I don't like bottle feeding unless its necessary, but I want to know what is the best recipe if you can't get goat's milk of course. I like to be prepared as we have kids on the way. I have read use whole cow's milk from store. If that is it do I need to mix anything with it or just use that??


----------



## Jessica84

yes you do. I have a book 'raising meat goats' and in it it says that there are 2 good formulas you can use
1- four parts milk to one part half and half
2-one gallon milk mixed with one 12oz can of evaporated milk (not condensed milk) and one cup buttermilk. Remove enough milk from the gallon of whole milk to add the evaporated milk and buttermilk. Mix well, then add back as much of the remaining whole milk as you can to make a full gallon.

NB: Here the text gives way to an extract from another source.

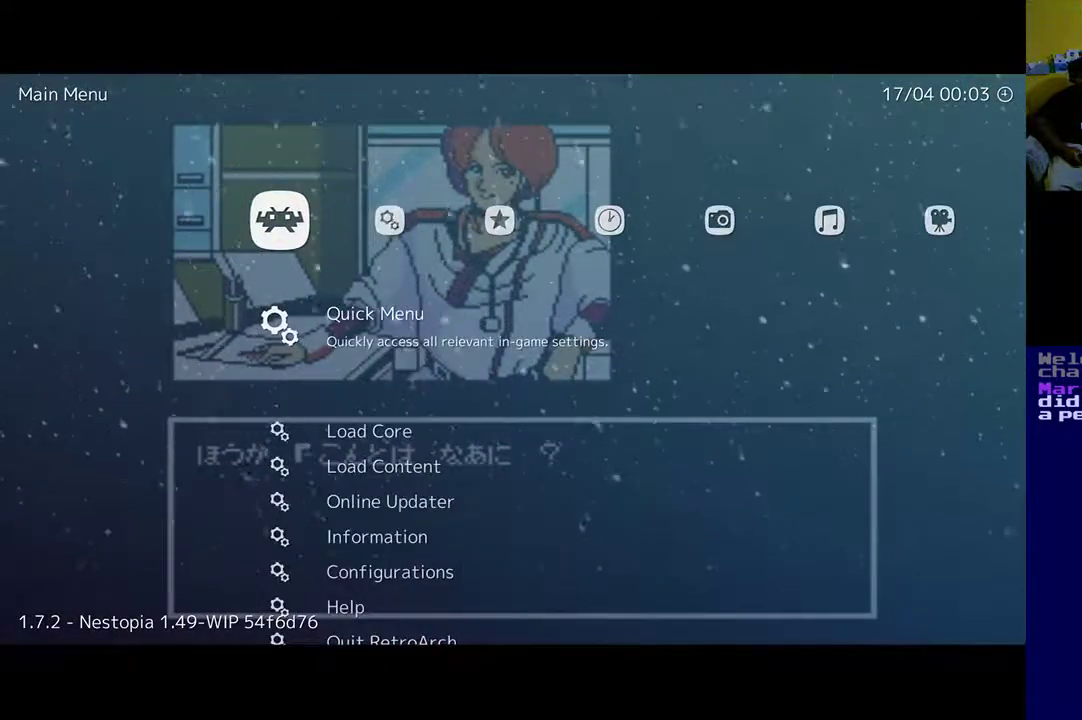
{"buttons": [], "left_stick": "center", "right_stick": "center", "events": []}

And I would not recomend using the powered calf milk. Some people say they had no problems but when I tryed it I lost one baby and almost lost another. Was just luck I got pepto in the 2nd in time. 
Hope this helps


----------



## StaceyRosado

Some do and some dont -- it depends on the goat kids really, some kids are from less fat producing breeds then others. Cows milk doesnt have a lot of butterfat in it comparably


----------



## Devin

I have a doeling that I raised on powedered goat milk (not cow). she did awesome on it, is bigger than her sister who was raised on goat milk and has been 100% healthy, not once has she had one problem!!! I think the biggest problem is people make the mistake of over feeding them . . . . Based on my own limited experience and the outcome I would do it again if needed. However, I do hope to raise future babies on regular goat milk.


----------



## newmama30+

I personally, use 1 gal of whole milk, take out enough to add in a cup of whipping cream, and a cup of butter milk, then add back what I can of the whole milk. I got the recipe from a friend that has milk goats.


----------



## RMADairyGoats

We bottle feed all our kids and milk the does and give that to the kids and if we don't have enough milk from the does than we buy whole cows milk and mix goat/cow milk together and feed it to them.


----------



## Jessaba

Like 2 years ago we had a buckling born and the mom had nothing to give him.....so we had to bottle raise him, it didn't matter either way but we were told to use milk replacer which we did...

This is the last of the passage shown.